= Records =
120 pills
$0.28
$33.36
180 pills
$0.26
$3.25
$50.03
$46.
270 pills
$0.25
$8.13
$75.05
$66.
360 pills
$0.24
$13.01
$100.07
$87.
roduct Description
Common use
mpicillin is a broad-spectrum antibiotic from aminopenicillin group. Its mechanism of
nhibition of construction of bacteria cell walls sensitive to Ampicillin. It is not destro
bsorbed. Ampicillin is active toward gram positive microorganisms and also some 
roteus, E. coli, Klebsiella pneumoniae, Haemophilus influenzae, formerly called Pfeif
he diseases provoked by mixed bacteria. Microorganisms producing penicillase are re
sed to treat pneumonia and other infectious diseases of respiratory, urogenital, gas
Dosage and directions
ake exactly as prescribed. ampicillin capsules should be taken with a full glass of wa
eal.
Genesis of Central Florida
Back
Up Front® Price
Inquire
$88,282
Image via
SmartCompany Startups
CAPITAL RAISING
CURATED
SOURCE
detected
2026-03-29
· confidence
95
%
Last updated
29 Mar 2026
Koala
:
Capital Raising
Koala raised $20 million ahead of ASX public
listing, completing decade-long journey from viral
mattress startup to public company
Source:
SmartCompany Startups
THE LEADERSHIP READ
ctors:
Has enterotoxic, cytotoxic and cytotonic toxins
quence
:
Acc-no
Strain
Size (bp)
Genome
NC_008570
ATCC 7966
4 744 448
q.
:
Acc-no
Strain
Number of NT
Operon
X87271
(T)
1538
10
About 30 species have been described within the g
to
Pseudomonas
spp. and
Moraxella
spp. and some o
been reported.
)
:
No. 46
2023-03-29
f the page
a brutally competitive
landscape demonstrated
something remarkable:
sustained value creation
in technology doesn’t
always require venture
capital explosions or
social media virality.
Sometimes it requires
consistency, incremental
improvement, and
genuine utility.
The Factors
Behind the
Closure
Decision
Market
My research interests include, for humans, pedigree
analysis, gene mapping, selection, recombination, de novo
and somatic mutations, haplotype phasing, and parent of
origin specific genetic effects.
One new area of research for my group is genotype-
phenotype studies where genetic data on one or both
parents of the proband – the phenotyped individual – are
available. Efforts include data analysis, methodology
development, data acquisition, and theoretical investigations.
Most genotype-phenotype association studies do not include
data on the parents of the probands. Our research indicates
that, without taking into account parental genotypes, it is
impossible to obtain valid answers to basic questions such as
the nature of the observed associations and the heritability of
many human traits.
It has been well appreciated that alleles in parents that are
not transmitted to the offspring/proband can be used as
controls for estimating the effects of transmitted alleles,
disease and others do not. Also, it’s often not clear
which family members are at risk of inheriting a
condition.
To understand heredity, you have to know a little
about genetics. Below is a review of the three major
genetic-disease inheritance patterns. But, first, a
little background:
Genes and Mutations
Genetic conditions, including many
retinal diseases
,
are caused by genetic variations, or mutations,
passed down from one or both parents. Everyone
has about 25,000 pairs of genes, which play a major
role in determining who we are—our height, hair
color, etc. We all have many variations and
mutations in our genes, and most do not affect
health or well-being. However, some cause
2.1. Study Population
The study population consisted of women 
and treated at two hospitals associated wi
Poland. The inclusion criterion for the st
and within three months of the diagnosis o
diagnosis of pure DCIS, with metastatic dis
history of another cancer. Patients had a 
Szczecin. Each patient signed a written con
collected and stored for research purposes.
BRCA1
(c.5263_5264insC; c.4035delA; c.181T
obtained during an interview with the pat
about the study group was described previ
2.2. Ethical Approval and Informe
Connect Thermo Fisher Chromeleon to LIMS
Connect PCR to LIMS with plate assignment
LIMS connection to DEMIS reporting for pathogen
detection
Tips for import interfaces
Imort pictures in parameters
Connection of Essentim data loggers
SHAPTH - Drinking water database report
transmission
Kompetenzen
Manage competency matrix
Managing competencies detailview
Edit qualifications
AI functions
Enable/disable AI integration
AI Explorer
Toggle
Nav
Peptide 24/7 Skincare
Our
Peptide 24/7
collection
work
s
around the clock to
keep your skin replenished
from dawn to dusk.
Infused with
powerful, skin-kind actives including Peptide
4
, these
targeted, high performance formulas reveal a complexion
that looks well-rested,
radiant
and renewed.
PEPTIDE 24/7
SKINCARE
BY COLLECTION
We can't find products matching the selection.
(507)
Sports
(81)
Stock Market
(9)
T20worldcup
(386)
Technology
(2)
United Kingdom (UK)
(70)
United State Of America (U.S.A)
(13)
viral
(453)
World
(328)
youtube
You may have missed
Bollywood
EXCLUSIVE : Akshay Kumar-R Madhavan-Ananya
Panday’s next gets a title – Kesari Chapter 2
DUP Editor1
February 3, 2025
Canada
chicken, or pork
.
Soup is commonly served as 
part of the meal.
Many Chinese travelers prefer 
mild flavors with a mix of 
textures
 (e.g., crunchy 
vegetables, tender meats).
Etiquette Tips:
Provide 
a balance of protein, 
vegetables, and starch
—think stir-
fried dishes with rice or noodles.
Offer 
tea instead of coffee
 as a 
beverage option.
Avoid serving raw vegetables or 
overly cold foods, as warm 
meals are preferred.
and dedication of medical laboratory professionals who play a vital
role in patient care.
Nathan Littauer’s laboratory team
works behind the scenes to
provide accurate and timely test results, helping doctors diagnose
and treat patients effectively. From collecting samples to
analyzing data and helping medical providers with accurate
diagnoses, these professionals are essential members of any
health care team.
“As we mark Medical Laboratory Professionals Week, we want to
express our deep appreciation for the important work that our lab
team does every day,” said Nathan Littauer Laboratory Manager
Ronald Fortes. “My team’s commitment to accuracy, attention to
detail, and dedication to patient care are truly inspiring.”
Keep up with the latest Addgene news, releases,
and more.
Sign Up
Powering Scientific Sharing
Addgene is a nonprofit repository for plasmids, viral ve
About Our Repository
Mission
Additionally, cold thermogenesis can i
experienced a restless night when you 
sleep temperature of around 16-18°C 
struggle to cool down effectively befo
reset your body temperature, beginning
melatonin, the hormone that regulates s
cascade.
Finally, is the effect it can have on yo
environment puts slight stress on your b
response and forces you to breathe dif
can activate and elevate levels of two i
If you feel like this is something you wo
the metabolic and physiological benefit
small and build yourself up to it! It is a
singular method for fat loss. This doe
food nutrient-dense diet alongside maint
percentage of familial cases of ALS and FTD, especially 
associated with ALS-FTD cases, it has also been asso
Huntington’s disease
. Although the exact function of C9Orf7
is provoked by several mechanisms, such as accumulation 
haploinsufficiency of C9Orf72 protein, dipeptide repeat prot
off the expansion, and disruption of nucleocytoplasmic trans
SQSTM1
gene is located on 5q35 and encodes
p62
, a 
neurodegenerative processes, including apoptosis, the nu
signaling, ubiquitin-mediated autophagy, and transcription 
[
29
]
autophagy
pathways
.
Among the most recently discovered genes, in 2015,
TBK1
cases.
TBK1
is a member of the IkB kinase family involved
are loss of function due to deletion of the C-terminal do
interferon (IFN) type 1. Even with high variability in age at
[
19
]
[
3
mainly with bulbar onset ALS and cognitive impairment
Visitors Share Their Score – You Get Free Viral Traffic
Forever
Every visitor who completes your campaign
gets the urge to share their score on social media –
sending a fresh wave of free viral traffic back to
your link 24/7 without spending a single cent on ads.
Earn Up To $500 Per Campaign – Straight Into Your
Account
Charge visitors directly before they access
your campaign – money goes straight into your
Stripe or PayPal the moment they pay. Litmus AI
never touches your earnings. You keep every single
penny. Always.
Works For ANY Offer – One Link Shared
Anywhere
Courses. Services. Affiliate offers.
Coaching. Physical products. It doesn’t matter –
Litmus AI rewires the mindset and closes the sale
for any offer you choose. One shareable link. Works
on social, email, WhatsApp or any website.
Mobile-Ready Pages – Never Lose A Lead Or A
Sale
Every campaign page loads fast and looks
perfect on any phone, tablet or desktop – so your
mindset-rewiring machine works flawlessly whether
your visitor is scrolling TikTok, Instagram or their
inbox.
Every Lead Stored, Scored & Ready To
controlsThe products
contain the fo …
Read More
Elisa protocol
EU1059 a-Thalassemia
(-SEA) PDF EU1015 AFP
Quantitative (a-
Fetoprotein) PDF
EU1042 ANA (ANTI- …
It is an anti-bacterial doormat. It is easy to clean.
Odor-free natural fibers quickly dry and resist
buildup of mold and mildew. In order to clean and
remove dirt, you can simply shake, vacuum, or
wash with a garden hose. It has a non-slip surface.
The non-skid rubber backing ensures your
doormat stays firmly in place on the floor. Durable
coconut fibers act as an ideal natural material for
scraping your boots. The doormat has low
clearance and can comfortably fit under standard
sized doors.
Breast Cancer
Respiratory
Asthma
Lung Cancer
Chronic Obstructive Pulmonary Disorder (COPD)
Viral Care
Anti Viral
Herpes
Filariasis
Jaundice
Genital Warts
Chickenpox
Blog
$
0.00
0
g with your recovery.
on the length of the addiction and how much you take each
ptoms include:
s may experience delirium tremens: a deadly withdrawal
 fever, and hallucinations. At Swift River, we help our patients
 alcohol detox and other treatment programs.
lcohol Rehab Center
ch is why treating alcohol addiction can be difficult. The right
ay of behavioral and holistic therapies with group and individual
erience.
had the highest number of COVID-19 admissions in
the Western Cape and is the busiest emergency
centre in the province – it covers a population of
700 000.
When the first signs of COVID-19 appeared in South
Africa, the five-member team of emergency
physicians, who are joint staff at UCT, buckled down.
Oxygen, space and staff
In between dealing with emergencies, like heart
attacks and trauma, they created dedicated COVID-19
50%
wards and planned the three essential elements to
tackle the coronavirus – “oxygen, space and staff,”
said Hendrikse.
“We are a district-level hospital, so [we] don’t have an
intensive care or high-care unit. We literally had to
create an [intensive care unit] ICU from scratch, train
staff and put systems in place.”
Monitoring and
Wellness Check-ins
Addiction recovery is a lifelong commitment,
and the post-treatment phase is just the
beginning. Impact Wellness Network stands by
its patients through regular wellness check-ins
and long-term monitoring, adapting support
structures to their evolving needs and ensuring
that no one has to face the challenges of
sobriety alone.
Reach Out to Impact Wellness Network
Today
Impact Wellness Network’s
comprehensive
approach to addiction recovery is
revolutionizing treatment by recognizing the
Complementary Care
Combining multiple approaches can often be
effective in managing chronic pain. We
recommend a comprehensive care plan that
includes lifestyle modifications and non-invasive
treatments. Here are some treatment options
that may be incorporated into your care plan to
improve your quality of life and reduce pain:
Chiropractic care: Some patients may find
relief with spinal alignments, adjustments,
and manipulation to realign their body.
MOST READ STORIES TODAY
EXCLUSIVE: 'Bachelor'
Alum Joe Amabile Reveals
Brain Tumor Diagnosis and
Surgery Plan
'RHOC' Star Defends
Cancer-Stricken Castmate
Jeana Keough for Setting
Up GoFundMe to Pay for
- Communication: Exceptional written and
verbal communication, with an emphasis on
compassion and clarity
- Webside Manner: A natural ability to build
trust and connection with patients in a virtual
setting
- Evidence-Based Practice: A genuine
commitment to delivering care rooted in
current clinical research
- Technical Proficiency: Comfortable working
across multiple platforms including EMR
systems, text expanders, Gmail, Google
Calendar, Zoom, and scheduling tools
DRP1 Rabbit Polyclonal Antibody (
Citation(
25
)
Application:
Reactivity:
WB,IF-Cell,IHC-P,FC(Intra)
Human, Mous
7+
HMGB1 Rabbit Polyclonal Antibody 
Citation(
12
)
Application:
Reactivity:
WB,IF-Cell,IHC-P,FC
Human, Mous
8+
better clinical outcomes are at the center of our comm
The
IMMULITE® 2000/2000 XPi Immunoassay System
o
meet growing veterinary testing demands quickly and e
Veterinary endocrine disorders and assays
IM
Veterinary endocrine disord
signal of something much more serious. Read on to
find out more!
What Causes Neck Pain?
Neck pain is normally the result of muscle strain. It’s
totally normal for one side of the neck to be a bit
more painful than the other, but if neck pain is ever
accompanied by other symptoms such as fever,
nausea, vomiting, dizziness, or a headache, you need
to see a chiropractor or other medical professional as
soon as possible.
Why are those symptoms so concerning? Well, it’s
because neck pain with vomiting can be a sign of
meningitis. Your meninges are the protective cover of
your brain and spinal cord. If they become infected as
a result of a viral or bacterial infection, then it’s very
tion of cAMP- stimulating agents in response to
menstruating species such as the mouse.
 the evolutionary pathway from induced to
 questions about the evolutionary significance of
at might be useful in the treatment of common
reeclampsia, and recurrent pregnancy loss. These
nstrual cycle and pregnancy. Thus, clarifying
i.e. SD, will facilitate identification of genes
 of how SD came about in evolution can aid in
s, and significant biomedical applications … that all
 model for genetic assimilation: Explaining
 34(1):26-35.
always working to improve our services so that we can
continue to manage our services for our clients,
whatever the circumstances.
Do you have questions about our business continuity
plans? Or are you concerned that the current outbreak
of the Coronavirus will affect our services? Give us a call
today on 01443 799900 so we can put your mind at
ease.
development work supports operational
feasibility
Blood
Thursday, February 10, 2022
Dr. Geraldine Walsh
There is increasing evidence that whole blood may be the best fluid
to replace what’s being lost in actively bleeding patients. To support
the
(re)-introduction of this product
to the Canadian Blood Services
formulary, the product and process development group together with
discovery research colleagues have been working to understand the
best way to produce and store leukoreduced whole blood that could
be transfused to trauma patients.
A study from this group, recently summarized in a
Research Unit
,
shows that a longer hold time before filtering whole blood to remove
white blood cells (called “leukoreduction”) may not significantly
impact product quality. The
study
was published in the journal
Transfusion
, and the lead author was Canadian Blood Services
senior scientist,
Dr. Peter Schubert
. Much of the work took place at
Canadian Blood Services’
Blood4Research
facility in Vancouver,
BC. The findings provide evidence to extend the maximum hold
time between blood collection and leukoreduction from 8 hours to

= Try it =
From the records above, copy only the lines starting with the line that holds "United State Of America (U.S.A)" and going on through the line that holds "meals are preferred.", exactly as written.

= Finished task =
United State Of America (U.S.A)
(13)
viral
(453)
World
(328)
youtube
You may have missed
Bollywood
EXCLUSIVE : Akshay Kumar-R Madhavan-Ananya
Panday’s next gets a title – Kesari Chapter 2
DUP Editor1
February 3, 2025
Canada
chicken, or pork
.
Soup is commonly served as 
part of the meal.
Many Chinese travelers prefer 
mild flavors with a mix of 
textures
 (e.g., crunchy 
vegetables, tender meats).
Etiquette Tips:
Provide 
a balance of protein, 
vegetables, and starch
—think stir-
fried dishes with rice or noodles.
Offer 
tea instead of coffee
 as a 
beverage option.
Avoid serving raw vegetables or 
overly cold foods, as warm 
meals are preferred.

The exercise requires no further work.